Para a advogada, em caso de disputa judicial as crianças deverão ser entregues ao casal proprietário dos embriões. “Neste momento há pouco a ser feito. É preciso esperar pelo nascimento dos gémeos para que os pais biológicos possam requerer que seja aplicada a regra do Código Civil prevista para situações de substituição de recém-nascidos, mesmo que neste caso se trate de substituição de embriões”, afirmou.
De acordo com Gallo, esse recurso pode ser utilizado a qualquer momento, por qualquer interessado. “O procedimento poderá ser activado mesmo quando as crianças forem maiores e puderem requerer que a paternidade seja diversa daquela declarada no momento do nascimento”, disse.
Mas, para muitos juristas, os filhos pertencem à mãe que dá à luz, conforme estabelecido pelo Código Civil, de 1942.

Entradas do conjunto de dados

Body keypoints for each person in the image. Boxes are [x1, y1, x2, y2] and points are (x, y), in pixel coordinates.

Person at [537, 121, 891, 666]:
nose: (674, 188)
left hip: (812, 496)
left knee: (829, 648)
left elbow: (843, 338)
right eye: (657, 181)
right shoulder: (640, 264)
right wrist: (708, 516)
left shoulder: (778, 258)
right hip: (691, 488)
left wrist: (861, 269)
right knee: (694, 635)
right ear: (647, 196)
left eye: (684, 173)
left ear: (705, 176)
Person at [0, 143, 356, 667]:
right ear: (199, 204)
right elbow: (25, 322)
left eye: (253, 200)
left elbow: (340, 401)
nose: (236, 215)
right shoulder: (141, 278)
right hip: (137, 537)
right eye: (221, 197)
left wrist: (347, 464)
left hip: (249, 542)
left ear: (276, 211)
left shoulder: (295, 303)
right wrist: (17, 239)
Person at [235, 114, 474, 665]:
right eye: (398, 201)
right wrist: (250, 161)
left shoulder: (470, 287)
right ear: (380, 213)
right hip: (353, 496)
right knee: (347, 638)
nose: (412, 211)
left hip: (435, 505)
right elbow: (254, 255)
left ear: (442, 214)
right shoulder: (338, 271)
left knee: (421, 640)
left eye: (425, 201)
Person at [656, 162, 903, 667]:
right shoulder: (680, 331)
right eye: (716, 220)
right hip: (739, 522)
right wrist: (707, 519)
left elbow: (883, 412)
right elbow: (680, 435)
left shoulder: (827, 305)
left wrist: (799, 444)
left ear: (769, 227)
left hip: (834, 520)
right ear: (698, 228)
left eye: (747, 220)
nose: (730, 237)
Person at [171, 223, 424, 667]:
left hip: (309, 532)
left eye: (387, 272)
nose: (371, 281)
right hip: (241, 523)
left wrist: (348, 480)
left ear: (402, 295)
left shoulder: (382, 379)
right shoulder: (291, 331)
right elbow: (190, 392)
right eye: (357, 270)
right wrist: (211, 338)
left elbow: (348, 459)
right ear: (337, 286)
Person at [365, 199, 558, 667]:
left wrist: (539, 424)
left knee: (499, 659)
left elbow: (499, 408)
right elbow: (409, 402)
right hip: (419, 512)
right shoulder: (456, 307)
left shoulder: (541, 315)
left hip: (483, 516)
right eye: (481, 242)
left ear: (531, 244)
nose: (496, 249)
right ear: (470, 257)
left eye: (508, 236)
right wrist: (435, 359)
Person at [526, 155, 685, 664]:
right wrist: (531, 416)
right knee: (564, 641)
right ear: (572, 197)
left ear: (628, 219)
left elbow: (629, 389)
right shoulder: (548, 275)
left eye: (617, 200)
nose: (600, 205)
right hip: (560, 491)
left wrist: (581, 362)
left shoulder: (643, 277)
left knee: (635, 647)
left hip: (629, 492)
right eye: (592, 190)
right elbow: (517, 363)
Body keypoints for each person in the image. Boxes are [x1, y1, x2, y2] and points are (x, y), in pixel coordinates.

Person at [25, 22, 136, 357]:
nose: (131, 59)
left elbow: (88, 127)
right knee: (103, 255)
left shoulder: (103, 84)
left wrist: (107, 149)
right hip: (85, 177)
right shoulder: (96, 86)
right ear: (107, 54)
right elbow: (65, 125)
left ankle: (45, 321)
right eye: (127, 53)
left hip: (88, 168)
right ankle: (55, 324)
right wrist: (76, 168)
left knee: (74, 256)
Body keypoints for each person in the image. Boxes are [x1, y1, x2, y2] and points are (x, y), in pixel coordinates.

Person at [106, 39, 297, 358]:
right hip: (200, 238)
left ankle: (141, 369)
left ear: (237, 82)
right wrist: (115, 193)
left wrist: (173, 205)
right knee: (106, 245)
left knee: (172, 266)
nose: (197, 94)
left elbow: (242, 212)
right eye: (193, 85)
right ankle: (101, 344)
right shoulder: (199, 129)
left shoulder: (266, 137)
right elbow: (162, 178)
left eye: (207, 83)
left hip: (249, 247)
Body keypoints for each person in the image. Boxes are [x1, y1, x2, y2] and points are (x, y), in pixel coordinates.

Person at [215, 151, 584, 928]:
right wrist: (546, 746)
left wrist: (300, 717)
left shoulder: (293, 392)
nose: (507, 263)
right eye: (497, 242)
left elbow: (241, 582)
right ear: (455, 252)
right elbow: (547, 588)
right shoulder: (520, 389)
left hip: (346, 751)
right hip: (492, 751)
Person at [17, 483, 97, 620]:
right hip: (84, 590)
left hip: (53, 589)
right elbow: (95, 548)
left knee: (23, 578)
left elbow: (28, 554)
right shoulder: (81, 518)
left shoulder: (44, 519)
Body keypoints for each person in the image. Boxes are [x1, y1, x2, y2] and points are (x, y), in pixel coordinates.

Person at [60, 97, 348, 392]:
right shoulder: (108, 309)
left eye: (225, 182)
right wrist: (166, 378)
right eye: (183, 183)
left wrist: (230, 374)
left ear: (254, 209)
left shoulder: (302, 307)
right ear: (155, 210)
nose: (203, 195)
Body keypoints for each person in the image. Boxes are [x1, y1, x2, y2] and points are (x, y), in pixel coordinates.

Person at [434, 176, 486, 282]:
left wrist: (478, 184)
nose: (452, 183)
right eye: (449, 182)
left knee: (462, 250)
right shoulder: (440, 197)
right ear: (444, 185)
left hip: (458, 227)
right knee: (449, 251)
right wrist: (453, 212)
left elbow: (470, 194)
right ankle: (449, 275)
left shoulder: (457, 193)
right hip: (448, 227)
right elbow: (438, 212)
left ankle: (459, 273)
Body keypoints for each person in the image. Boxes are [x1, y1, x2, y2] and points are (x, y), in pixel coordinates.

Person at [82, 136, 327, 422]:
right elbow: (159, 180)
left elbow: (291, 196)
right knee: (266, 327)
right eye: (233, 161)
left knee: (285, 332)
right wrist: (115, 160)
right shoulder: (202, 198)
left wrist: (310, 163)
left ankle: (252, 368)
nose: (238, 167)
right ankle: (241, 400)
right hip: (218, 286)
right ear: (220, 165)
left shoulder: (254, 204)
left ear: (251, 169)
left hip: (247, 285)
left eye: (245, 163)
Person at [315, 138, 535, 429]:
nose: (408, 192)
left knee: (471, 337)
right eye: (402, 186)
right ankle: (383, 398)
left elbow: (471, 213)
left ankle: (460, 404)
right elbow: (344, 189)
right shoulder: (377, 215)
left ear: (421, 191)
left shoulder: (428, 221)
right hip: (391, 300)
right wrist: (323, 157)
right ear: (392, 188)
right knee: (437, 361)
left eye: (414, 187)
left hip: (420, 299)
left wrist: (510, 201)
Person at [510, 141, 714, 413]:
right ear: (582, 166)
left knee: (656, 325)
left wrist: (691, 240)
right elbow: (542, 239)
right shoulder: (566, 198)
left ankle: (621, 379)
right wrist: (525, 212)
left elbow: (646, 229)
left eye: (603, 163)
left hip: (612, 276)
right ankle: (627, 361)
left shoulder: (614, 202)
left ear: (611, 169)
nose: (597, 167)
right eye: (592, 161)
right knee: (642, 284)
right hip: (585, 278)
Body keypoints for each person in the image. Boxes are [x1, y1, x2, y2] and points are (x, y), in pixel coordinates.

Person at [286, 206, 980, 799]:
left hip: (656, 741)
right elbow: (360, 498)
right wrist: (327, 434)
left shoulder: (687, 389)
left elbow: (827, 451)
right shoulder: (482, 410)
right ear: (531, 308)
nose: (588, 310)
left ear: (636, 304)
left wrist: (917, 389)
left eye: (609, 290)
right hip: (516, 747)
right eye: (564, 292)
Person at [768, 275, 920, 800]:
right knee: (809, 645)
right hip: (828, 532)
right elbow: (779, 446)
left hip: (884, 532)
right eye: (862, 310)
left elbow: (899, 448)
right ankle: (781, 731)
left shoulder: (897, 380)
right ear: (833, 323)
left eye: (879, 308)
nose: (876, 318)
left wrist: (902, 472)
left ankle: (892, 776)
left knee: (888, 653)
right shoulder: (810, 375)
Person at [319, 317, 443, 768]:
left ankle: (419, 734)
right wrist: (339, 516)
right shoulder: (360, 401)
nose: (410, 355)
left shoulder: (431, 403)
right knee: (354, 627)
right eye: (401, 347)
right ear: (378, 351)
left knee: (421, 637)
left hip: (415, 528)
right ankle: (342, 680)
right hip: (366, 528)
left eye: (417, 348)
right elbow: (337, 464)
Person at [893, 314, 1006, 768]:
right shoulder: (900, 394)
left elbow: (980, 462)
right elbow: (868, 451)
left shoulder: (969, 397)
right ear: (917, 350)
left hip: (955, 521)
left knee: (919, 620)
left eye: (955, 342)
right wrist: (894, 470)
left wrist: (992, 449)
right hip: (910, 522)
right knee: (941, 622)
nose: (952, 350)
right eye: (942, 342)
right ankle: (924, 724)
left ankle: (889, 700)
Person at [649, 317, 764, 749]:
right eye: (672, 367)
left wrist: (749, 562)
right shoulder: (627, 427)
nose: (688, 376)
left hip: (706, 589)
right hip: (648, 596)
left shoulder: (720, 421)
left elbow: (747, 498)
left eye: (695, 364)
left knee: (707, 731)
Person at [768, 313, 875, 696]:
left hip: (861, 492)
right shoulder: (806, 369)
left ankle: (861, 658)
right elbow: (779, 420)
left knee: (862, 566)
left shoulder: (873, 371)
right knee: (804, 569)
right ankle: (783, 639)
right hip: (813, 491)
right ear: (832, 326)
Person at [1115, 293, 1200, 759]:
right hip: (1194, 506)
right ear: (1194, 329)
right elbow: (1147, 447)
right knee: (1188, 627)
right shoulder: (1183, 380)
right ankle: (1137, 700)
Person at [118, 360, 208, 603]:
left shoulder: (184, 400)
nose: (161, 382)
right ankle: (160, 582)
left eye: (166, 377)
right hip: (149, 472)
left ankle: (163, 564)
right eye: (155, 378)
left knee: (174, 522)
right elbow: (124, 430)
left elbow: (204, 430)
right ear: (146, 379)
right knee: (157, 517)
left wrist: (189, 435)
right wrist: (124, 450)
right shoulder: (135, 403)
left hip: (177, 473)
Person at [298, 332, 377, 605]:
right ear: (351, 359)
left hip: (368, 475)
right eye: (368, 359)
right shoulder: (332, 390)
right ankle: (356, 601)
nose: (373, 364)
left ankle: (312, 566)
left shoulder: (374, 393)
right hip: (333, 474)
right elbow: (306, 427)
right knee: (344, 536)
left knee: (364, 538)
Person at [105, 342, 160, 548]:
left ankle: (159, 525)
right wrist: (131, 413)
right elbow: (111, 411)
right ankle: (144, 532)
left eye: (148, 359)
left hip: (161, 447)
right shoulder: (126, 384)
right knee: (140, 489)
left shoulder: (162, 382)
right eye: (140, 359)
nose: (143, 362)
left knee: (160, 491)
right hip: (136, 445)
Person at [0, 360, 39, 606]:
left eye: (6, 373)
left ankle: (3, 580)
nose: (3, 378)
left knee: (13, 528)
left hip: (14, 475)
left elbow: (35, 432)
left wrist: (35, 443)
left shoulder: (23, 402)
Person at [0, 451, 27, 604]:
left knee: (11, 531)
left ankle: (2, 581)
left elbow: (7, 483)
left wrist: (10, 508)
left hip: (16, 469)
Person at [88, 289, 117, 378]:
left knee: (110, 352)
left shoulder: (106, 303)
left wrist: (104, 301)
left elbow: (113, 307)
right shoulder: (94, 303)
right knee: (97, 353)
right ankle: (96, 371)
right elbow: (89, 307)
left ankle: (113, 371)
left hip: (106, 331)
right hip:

# Tarefa proposta 1
No excerto sobre a disputa pelos gémeos, enumere todas as designações que o texto usa para quem emite opiniões ou declarações, tal como nele surgem.
# Tarefa proposta 2
Dê seguimento ao excerto sobre a disputa pelos gémeos, a partir da sua última frase.
Os registos não são necessários para resolver o que se pede.

# Resposta 1
a advogada; Gallo; muitos juristas

# Resposta 2
Um deles é o juiz constitucional Ferdinando Santosuosso, para o qual a mãe biológica “não tem direito algum em reivindicar a maternidade das crianças”. “A mulher que está grávida dos gémeos não corre o risco de perder os filhos, porque são legitimamente seus”, afirmou ao jornal Corriere della Sera.
A advogada constitucionalista Marilisa D’Amico, professora da Universidade de Milão, concorda que crianças devam permanecer com o casal que recebeu os embriões.
“Do ponto de vista jurídico a situação é clara: a mãe é aquela que dará à luz. Infelizmente, permanece o drama do casal que viu os seus próprios embriões transferidos para outra mulher. Pelo bem das crianças, seria melhor que eles renunciassem aos bebés”, diz D’Amico.
‘Trauma’
Para a psicóloga Anna Oliveiro Ferraris, da Universidade La Sapienza de Roma, trata-se de uma situação extrema e de grande dificuldade.
“Se a família que não recebeu os embriões aceitasse a situação, as crianças não teriam dificuldade em afeiçoarem-se aos pais que as criam, assim como no caso de filhos adoptados, pois os laços afectivos são mais fortes que as relações de sangue. Mas com a disputa entre os casais, surgem grandes problemas”, disse Ferraris à BBC.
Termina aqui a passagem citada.